The "Distribution" field is a drop-down that lists the possible ways you can spread (or distribute) the generated values. Currently, DAFNI allows you to generate values in two possible distributions "Normal" and "Uniform". To learn more about them it's probably best to read the documentation for the package we use here. As you can see the package has plenty more distributions that it can generate, if you would like us to add an additional distribution to the list then make an issue on our user feedback board. Depending on the distribution you choose, two more fields will appear below "Count" and "Distribution". This is because each distribution requires different options to know how to generate the values.
For "Normal" distributions either a standard deviation or a mean value are needed to generate the values - or you can provide both if you would like to. These values can be entered into the "Standard Deviation" and "Mean" fields.
For "Uniform" distributions both a minimum and a maximum value are needed to generate the values, the only requirement is that the minimum must be lower than the maximum value. These values can be entered into the "Minimum" and "Maximum" fields.
Dataslots to Iterate
The final section for a loop step is the "Dataslots to iterate" section. Similarly to the previous section, this section starts empty, a dataslot can be added to the loop step using the "Add dataslot" button. Pressing this button will also see the section expand and a new dataslot will appear as below:
Each dataslot in a Model can be provided with many datasets; in order to enable looping without losing this functionality, each iteration of a loop that is looping over a dataslot must be able to take many datasets.
The first thing we need to do is to select the steps that you would like to vary this dataslot for, as with parameters you can do this by clicking on the "Steps" field and choosing the steps from the drop-down menu that appears.
Next, we need to tell the loop step what the dataslot we are varying is called, enter the name of the dataslot into the "Dataslot name" field.

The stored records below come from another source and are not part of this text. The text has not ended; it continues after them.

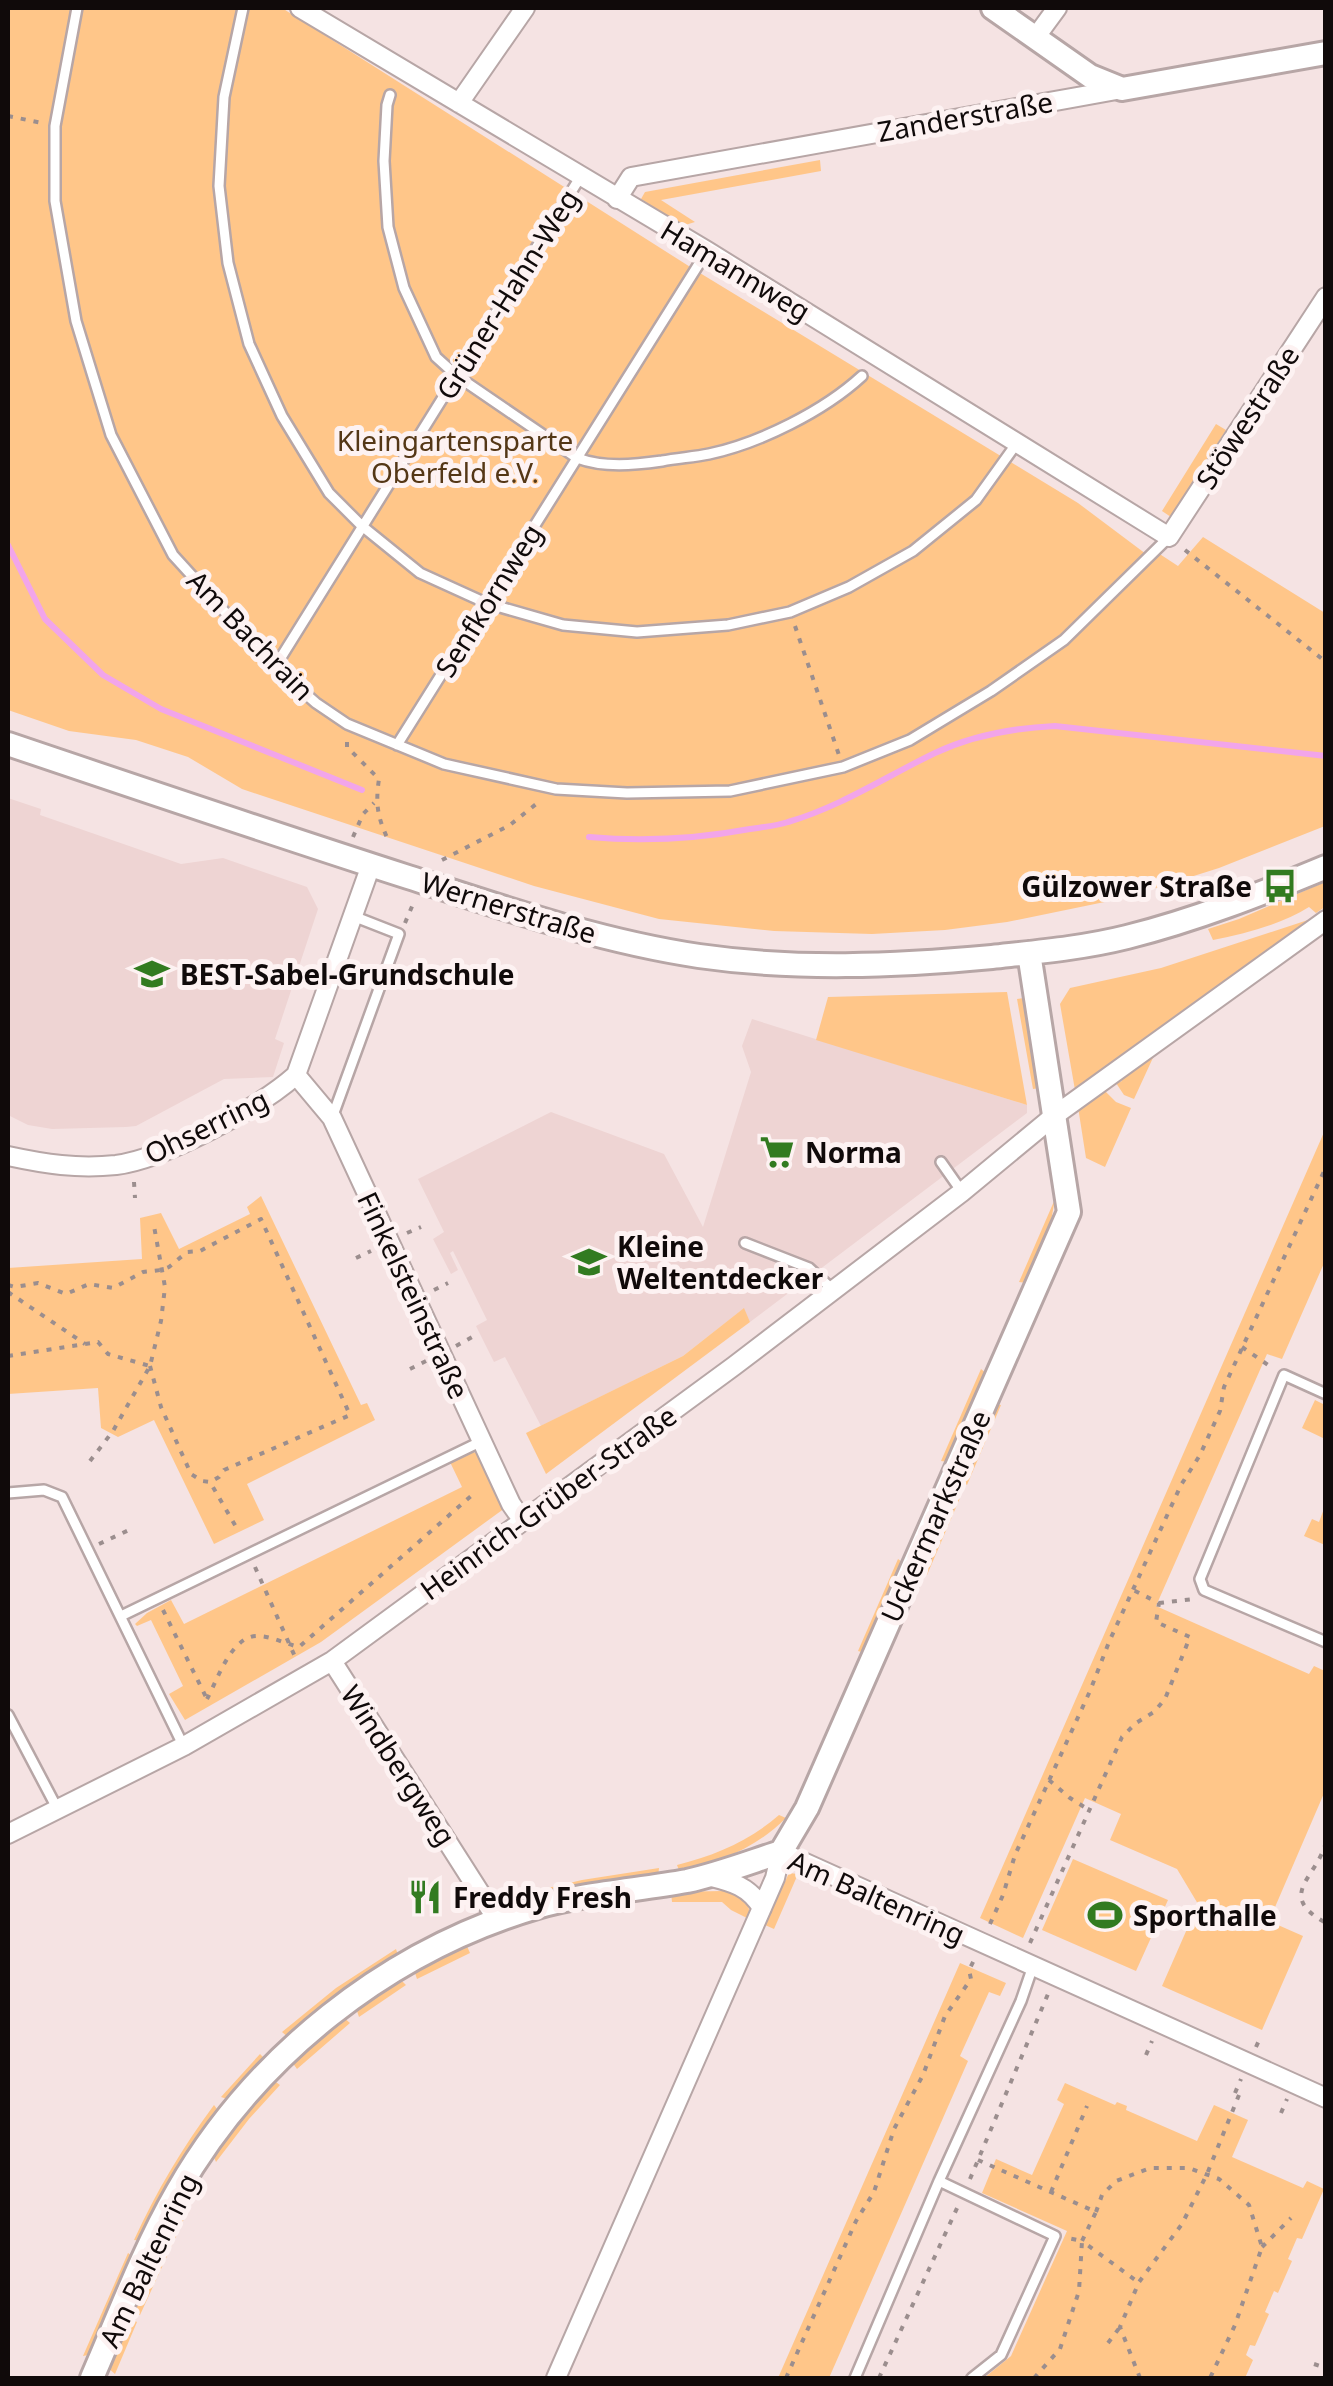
<svg xmlns="http://www.w3.org/2000/svg" width="1333" height="2386" font-family="'Noto Sans',sans-serif">
	<rect width="100%" height="100%" fill="#f5e3e3"/>
	<path fill="#eed4d3" d="M8 798 41 809 40 815 181 864 223 858 307 887 318 909 275 1039 284 1043 273 1077 224 1079 136 1126 126 1127 52 1129 28 1125 8 1115Z
		M752 1019 1027 1105V1113L750 1322 743 1309 683 1356 541 1426 505 1357 494 1362 476 1326 487 1320 453 1251 450 1253 458 1270 451 1274 433 1239 444 1232 418 1179 551 1112 664 1154 703 1227 751 1072 742 1046Z"/>
	<path fill="#ffc689" d="M8 8H282L695 270 1078 503 1146 554 1152 549 1178 566 1203 537 1325 613V826L1219 868 1124 898 1007 922 945 930 872 934 774 931 659 919 534 886 242 789 188 757 136 740 69 731 8 710Z
		M820 160 821 171 661 200 695 222 682 226 641 199 645 192Z
		M1216 424 1226 430 1171 517 1162 511Z
		M1325 882V907L1316 913 1309 907C1282 924 1245 934 1213 940L1208 929 1239 919Z
		M1308 920 1075 1090 1060 1004 1070 988 1161 968Z
		M1007 992 1027 1105 816 1040 828 997Z
		M1024 998 1040 1088 1033 1089 1017 999Z
		M1157 1049 1134 1099 1124 1095 1116 1083 1122 1081V1075Z
		M1103 1089 1116 1102 1131 1108 1105 1167 1086 1158 1078 1107Z
		M1325 1130V1261L1282 1359 1267 1354 1156 1606 1309 1674 1314 1666 1325 1671V1791L1269 1921 1303 1936 1262 2030 1162 1986 1198 1904 1177 1869 1110 1840 1121 1814 1085 1798 1023 1938 980 1918Z
		M261 1196 361 1405 367 1403 375 1420 247 1484 264 1520 214 1544 154 1420 118 1437 101 1428 98 1388 8 1394V1268L142 1259 140 1218 161 1213 179 1249 250 1214 247 1207Z
		M1055 1199 1049 1232 1027 1283 1019 1282Z
		M744 1308 750 1322 546 1474 526 1433 683 1356Z
		M981 1369 987 1374 948 1462 941 1461Z
		M1315 1400 1325 1405V1439L1302 1428Z
		M994 1404 1001 1405 967 1485 961 1479Z
		M470 1452 480 1453 505 1508 321 1642 185 1720 169 1694 183 1686 151 1620 137 1626 135 1624 147 1613 171 1600 184 1624 462 1487 450 1462Z
		M953 1497 960 1498 927 1575 921 1570Z
		M1325 1506V1545L1304 1536 1312 1519 1319 1522Z
		M898 1559 905 1564 865 1653 858 1651Z
		M779 1815 786 1818C755 1849 720 1861 680 1873L677 1865C715 1855 748 1842 779 1815Z
		M1073 1859 1168 1900 1136 1971 1042 1930Z
		M659 1868 658 1877 538 1899 535 1891 582 1880Z
		M789 1873 798 1874 774 1929 765 1925Z
		M723 1891C740 1893 752 1901 749 1919L731 1910 722 1902H672L671 1892Z
		M466 1944 470 1953 417 1979 414 1970Z
		M396 1949 399 1958 289 2038 282 2032 336 1988Z
		M960 1963 1006 1983 1000 1996 989 1992 960 2056 968 2061 829 2378H778Z
		M400 1979 406 1985 359 2017 356 2008Z
		M343 2017 350 2023 297 2069 292 2062Z
		M260 2054 266 2060 230 2100 221 2097Z
		M273 2080 280 2085 249 2119 216 2162 213 2155Z
		M1065 2083 1115 2105 1117 2102 1127 2106 1126 2110 1197 2141 1214 2105 1248 2120 1232 2157 1303 2188 1307 2181 1324 2189 1302 2239 1297 2238 1288 2259 1292 2261 1278 2293 1274 2291 1265 2312 1269 2314 1255 2346 1250 2345 1246 2355 1253 2360 1245 2378H984L1011 2356 1067 2231 982 2193 996 2159 1032 2175 1064 2104 1057 2100Z
		M214 2105 220 2113 142 2241 134 2240C156 2192 182 2148 214 2105Z
		M176 2216 184 2219 140 2315 132 2312Z
		M128 2253 135 2258 93 2354 83 2356Z
		M129 2318 137 2322 115 2374 107 2367Z"/>
	<g fill="none" stroke-linecap="round" stroke-linejoin="round">
		<path stroke="#f2a5ea" stroke-width="6" d="M8 545 45 619 103 675 161 709 362 790
			M589 837C644 842 696 839 750 829 763 827 776 826 788 822 840 807 887 776 935 753 973 735 1013 728 1055 726L1326 756"/>
		<g stroke="#b7a6a6" stroke-width="14">
			<path id="service" d="M77 8 55 126V201L76 321 111 435 173 555 275 667 316 703 347 724 444 764 556 789 627 793 730 791 843 767 910 740 991 691 1064 640 1169 537
				M243 8 224 97 219 186 228 263 249 344 282 416 329 493 362 526 420 573 486 603 563 625 637 632 728 625 790 612 849 587 913 551 976 500 1017 443
				M390 95 387 105 384 161 388 227 404 288 436 357 457 376 577 458C604 468 634 465 662 461 678 458 694 457 709 454 760 443 824 411 862 376
				M275 667 581 176
				M397 745 707 251
				M332 1118 399 934 353 916
				M941 1162 962 1192
				M745 1243 809 1268 833 1290
				M1326 1394 1284 1375 1200 1579 1204 1590 1326 1642
				M8 1493 44 1490 62 1497 183 1745
				M121 1616 482 1441
				M8 1715 58 1810
				M939 2181 1055 2236 1001 2355 972 2378
				M855 2378 939 2181 1021 2001 1033 1966"/>
		</g>
		<g stroke="#b7a6a6" stroke-width="22">
			<path id="minor" d="M300 8 707 251 1169 537 1326 297
				M1035 38 1057 8
				M459 103 525 8
				M617 199 631 177 1122 89
				M296 1075 332 1118 511 1504 523 1521
				M8 1156C45 1164 77 1169 116 1165 164 1159 259 1108 296 1075L371 865
				M332 1661 498 1921
				M8 1834 184 1746 332 1661 734 1366 962 1192 1054 1116 1326 920
				M708 1876C732 1882 749 1886 762 1908
				M556 2378 775 1878 781 1852 1326 2098"/>
		</g>
		<g stroke="#b7a6a6" stroke-width="28">
			<path id="tertiary" d="M993 8 1090 76 1122 89 1326 53
				M8 744C141 789 274 834 408 877 504 908 599 941 699 956 796 970 895 966 992 957 1037 952 1083 948 1127 937 1195 920 1261 894 1326 867
				M92 2378C119 2316 143 2251 177 2192 254 2057 387 1951 537 1907 586 1893 637 1890 687 1881 719 1874 750 1862 781 1852L807 1808 1069 1212 1029 953"/>
		</g>
		<path stroke="#9b8e8e" stroke-width="4" stroke-dasharray="5 8" stroke-linecap="butt" d="M8 116 42 123
			M1185 550 1326 662
			M795 626 839 755
			M347 742V747L379 779C375 806 378 818 389 842
			M353 837 363 814 374 803
			M442 860 510 825 540 801
			M405 923 413 904
			M134 1182 135 1198
			M407 1233 421 1227
			M356 1258 371 1251
			M8 1285 15 1287 38 1283 66 1294 89 1284 113 1288 143 1272 161 1270 169 1267 187 1252 200 1251 261 1219 350 1415 224 1470 219 1477 210 1482
			M434 1290 448 1283
			M8 1292 85 1344
			M456 1346 474 1336
			M1242 1347 1271 1367
			M8 1356 98 1342 108 1354 150 1366
			M150 1366 161 1407 191 1474 202 1481 210 1482 239 1532
			M410 1369 426 1361
			M90 1461 113 1431 150 1366 161 1321 165 1287 154 1226
			M99 1544 131 1529
			M255 1567 296 1659
			M1159 1603 1194 1599
			M163 1610 207 1699
			M207 1699C218 1679 232 1633 260 1636 273 1637 286 1644 299 1647L471 1496
			M1049 1780 1070 1798 1089 1810
			M1326 1842C1317 1878 1275 1895 1326 1923
			M990 1924 1003 1895 1015 1855 1090 1691 1109 1642 1181 1485 1200 1455 1220 1411 1224 1387 1326 1167
			M1030 1943 1122 1737 1136 1723 1154 1712 1165 1699 1190 1637 1156 1622 1159 1603 1133 1590
			M1256 2047 1261 2036
			M1146 2055 1152 2041
			M1235 2093 1241 2079
			M1281 2113 1287 2099
			M978 2160 1096 2212 1082 2241 1138 2282
			M970 2179 1048 1994
			M1051 2192 1087 2106
			M1096 2212 1102 2195 1116 2181 1150 2168H1189L1219 2179 1249 2205 1262 2247 1235 2325 1210 2378
			M1262 2247 1291 2218
			M1108 2343 1120 2327
			M1314 2364 1326 2368
			M786 2378 856 2221 874 2192 894 2129 923 2075 945 2016 971 1979 969 1970 974 1960
			M879 2378 958 2206
			M1034 2378 1060 2349 1079 2291 1082 2241 1068 2238
			M1140 2378 1120 2327 1139 2282 1182 2224 1207 2174 1239 2095"/>
		<use href="#service" stroke="#fff" stroke-width="9"/>
		<use href="#minor" stroke="#fff" stroke-width="18"/>
		<use href="#tertiary" stroke="#fff" stroke-width="22"/>
	</g>
	<defs>
		<g id="bus-bare" transform="scale(2.7)"><path d="M-5-6H5V4H4V6H2V4H-2V6H-4V4H-5ZM-3.5-4V0h7V-4ZM-3.5 1.2v1.5H-2V1.2ZM2 1.2v1.5H3.5V1.2Z" fill="#327b20" stroke="#fdf2f2" stroke-width="2.5" paint-order="stroke"/></g>
		<g id="school-bare" transform="scale(2.7)"><path d="M0-5L7-2L0 1L-7-2ZM-4 1L0 2.5L4 1V4Q0 6-4 4Z" fill="#327b20" stroke="#fdf2f2" stroke-width="2.5" paint-order="stroke"/></g>
		<g id="supermarket-bare" transform="scale(2.7)"><path d="M-6-5.5h2.5l.6 2H6L4.5 2H-2.5L-4.4-4H-6ZM-1.5 3.2a1.3 1.3 0 1 0 .1 0ZM3 3.2a1.3 1.3 0 1 0 .1 0Z" fill="#327b20" stroke="#fdf2f2" stroke-width="2.5" paint-order="stroke"/></g>
		<g id="restaurant-bare" transform="scale(2.7)"><path d="M-5-6h1v4h1v-4h1v4h1v-4h1v5L-1.5 .5V6h-2V.5L-5-1ZM5-6V6H3V1.5H1.5Q1.5-4 5-6Z" fill="#327b20" stroke="#fdf2f2" stroke-width="2.5" paint-order="stroke"/></g>
		<g id="stadium-bare" transform="scale(2.7)"><path d="M0-5a6.5 5 0 1 0 0 10a6.5 5 0 1 0 0-10ZM-3.5-1.8h7v3.6h-7Z" fill="#327b20" stroke="#fdf2f2" stroke-width="2.5" paint-order="stroke"/></g>
	</defs>
	<g fill-rule="evenodd">
		<use href="#bus-bare" x="1280" y="886"/>
		<use href="#school-bare" x="152" y="974"/>
		<use href="#supermarket-bare" x="777" y="1152"/>
		<use href="#school-bare" x="589" y="1262"/>
		<use href="#restaurant-bare" x="425" y="1897"/>
		<use href="#stadium-bare" x="1105" y="1915"/>
	</g>
	<g text-anchor="middle" dominant-baseline="central" stroke-width="10" stroke-linejoin="round" paint-order="stroke">
		<g font-size="28" fill="#100a0a" stroke="#fdf2f2">
			<text transform="translate(965 116) rotate(-10)">Zanderstraße</text>
			<text transform="translate(736 270) rotate(31)">Hamannweg</text>
			<text transform="translate(507 294) rotate(-58)">Grüner-Hahn-Weg</text>
			<text transform="translate(1247 417) rotate(-57)">Stöwestraße</text>
			<text transform="translate(488 600) rotate(-58)">Senfkornweg</text>
			<text transform="translate(251 635) rotate(46)">Am Bachrain</text>
			<text transform="translate(509 907) rotate(17)">Wernerstraße</text>
			<text transform="translate(206 1126) rotate(-26)">Ohserring</text>
			<text transform="translate(414 1295) rotate(65)">Finkelsteinstraße</text>
			<text transform="translate(548 1502) rotate(-36)">Heinrich-Grüber-Straße</text>
			<text transform="translate(935 1516) rotate(-66)">Uckermarkstraße</text>
			<text transform="translate(399 1765) rotate(57)">Windbergweg</text>
			<text transform="translate(877 1897) rotate(24)">Am Baltenring</text>
			<text transform="translate(148 2260) rotate(-64)">Am Baltenring</text>
		</g>
		<g font-size="28" fill="#543716" stroke="#fdf2f2">
			<text x="455" y="440">Kleingartensparte<tspan x="455" dy="32">Oberfeld e.V.</tspan></text>
		</g>
		<g font-size="28" font-weight="bold" fill="#100a0a" stroke="#fdf2f2" text-anchor="start">
			<text x="1252" y="886" text-anchor="end">Gülzower Straße</text>
			<text x="180" y="974">BEST-Sabel-Grundschule</text>
			<text x="805" y="1152">Norma</text>
			<text x="617" y="1246">Kleine<tspan x="617" dy="32">Weltentdecker</tspan></text>
			<text x="453" y="1897">Freddy Fresh</text>
			<text x="1133" y="1915">Sporthalle</text>
		</g>
	</g>
	<rect width="1333" height="2386" fill="none" stroke="#100a0a" stroke-width="20"/>
</svg>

You can find out the name of a dataslot from the Model details page.
You have probably noticed that you haven't yet added any datasets that you want to use as iterations for this dataslot. In order to start adding iterations to your dataslot press the "Add iteration" button. A table will appear, this table shows the datasets that will be provided to the dataslot during this iteration. It will initially look like below:
In order to add datasets to this iteration press the "Add datasets" button, a dialog will open showing the data catalogue, similar to when you select datasets for a dataslot in a Model step. You can select dataslots by clicking the "Select Dataset" checkboxes next to the datasets in the dialog, you can select as many datasets as you want before pressing the "Confirm" button to close the dialog. The datasets that you select here will comprise one of the lists of datasets in the overall list of lists.
This will result in a loop step with one iteration that takes the datasets listed in the table. In order to add another iteration, repeat the process of pressing "Add iteration" then the "Add datasets" button and selecting some datasets. Each table represents an iteration of the loop.
Finishing up
Once you have finished customising the loop step to vary the parameters and dataslots you would like then you can press the "Set parameters and datasets" button to apply these changes to the step. You can then press "Upload workflow and parameter set" to finish the Workflow and upload it to DAFNI.
Now you have a Workflow that will perform a loop of the Covid 19 Model and can run this as you would run any other Workflow in DAFNI.